Die Kompromisse der romtreuen SVP, die fast bis zur Selbstverleugnung gingen, konnten diesen Trend nicht aufhalten. Das Südtiroler Volk steht bei der bevorstehenden Befragung zur Selbstbestimmung und im Oktober 2013 bei den Landtagswahlen vor der Wahl, ob es die schleichende Assimilierung im Sinne Tolomeis hinnehmen oder ob es Rom selbstbewusst die Stirn bieten will.

Äußerungen italienischer Politiker betreffend Südtirol

Der designierte Außenminister Franco Frattini (Forza Italia) am 25.04.2008 in der „Tiroler Tageszeitung“: „Man muss und kann das Südtiroler Statut im europäischen Sinne revidieren. Die EU sieht keine auf ethnischer Basis gegründeten regionalen Gebiete vor. Ich bin daher auch gegen eine Euregio Tirol.“

Renato Brunetta (Popolo della Liberta), Minister für öffentliche Verwaltung, am 08.02.2009 in der „Il Gazzettino“: „Regionen mit Sonderstatut müssen der Vergangenheit angehören… In drei bis fünf Jahren wird alles anders sein. Regionen, die bis dato Privilegien besitzen, darf es bis dahin nicht mehr geben.“

Giorgio Napolitano, Staatspräsident, bezweifelte in einem Kommuniqué vom 11.02.2011 die Existenz einer österreichischen Minderheit in Südtirol.

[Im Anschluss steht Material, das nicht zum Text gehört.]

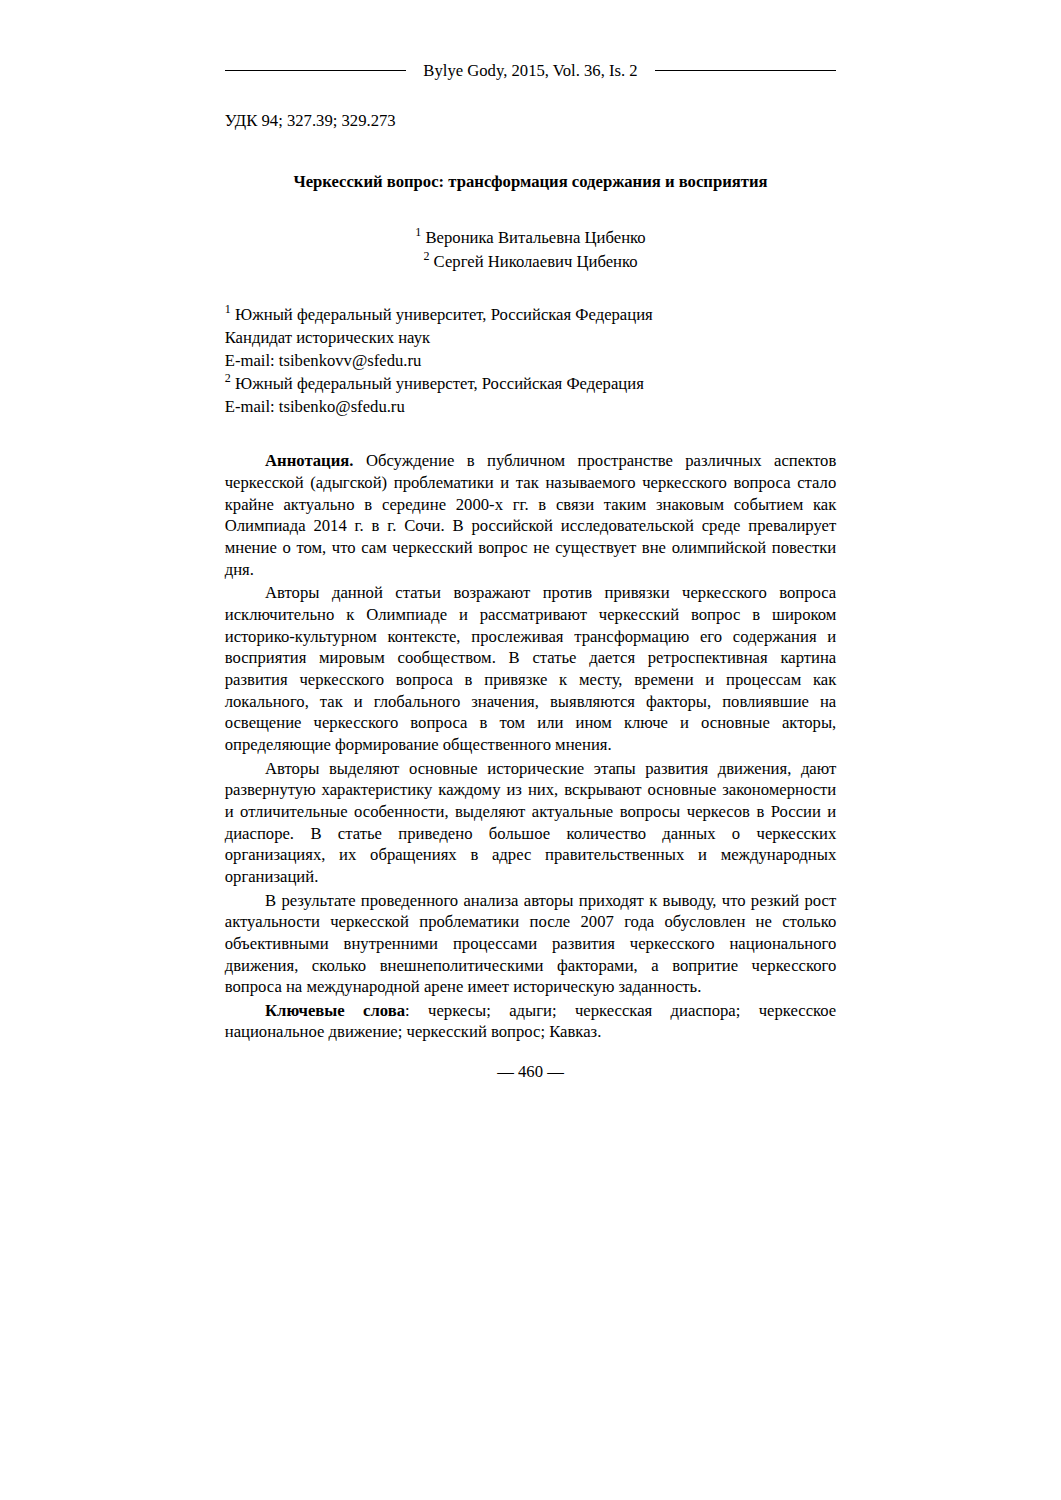Bylye Gody, 2015, Vol. 36, Is. 2
УДК 94; 327.39; 329.273
Черкесский вопрос: трансформация содержания и восприятия
1 Вероника Витальевна Цибенко
2 Сергей Николаевич Цибенко
1 Южный федеральный университет, Российская Федерация
Кандидат исторических наук
E-mail: tsibenkovv@sfedu.ru
2 Южный федеральный универстет, Российская Федерация
E-mail: tsibenko@sfedu.ru
Аннотация. Обсуждение в публичном пространстве различных аспектов черкесской (адыгской) проблематики и так называемого черкесского вопроса стало крайне актуально в середине 2000-х гг. в связи таким знаковым событием как Олимпиада 2014 г. в г. Сочи. В российской исследовательской среде превалирует мнение о том, что сам черкесский вопрос не существует вне олимпийской повестки дня.
Авторы данной статьи возражают против привязки черкесского вопроса исключительно к Олимпиаде и рассматривают черкесский вопрос в широком историко-культурном контексте, прослеживая трансформацию его содержания и восприятия мировым сообществом. В статье дается ретроспективная картина развития черкесского вопроса в привязке к месту, времени и процессам как локального, так и глобального значения, выявляются факторы, повлиявшие на освещение черкесского вопроса в том или ином ключе и основные акторы, определяющие формирование общественного мнения.
Авторы выделяют основные исторические этапы развития движения, дают развернутую характеристику каждому из них, вскрывают основные закономерности и отличительные особенности, выделяют актуальные вопросы черкесов в России и диаспоре. В статье приведено большое количество данных о черкесских организациях, их обращениях в адрес правительственных и международных организаций.
В результате проведенного анализа авторы приходят к выводу, что резкий рост актуальности черкесской проблематики после 2007 года обусловлен не столько объективными внутренними процессами развития черкесского национального движения, сколько внешнеполитическими факторами, а вопритие черкесского вопроса на международной арене имеет историческую заданность.
Ключевые слова: черкесы; адыги; черкесская диаспора; черкесское национальное движение; черкесский вопрос; Кавказ.
— 460 —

Mario Monti, Ministerpräsident, am 26.10.2012 im „Kurier“: „Ich glaube dadurch, dass 1992 der Konflikt vor der UNO gelöst wurde, gibt es keine Notwendigkeit für so eine Rolle Österreichs. Wir reden hier von inneritalienischen Problemen, da braucht es keine Kompetenzen für Wien.“ Süffisant ergänzte er: „Die Provinz Südtirol hat im Rahmen der italienischen Verfassung alle Möglichkeiten, um ihre Positionen durchzusetzen.“

Im Vorfeld der Parlaments- und Senatswahlen im Februar 2013 kündigten Luigi Bersani und Francesco Palermo (PD) an, die Südtiroler Autonomie vom „ethnischen Ballast“ befreien zu wollen.

Der Autor ist Deutscher, EDV-Spezialist und auf Grund der Zugehörigkeit seines Vaters zur bedrohten sorbischen Volksgruppe und als ehemaliger Mitkämpfer der DDR-Bürgerrechtsbewegung in Sachen Minderheitenschutz besonders engagiert.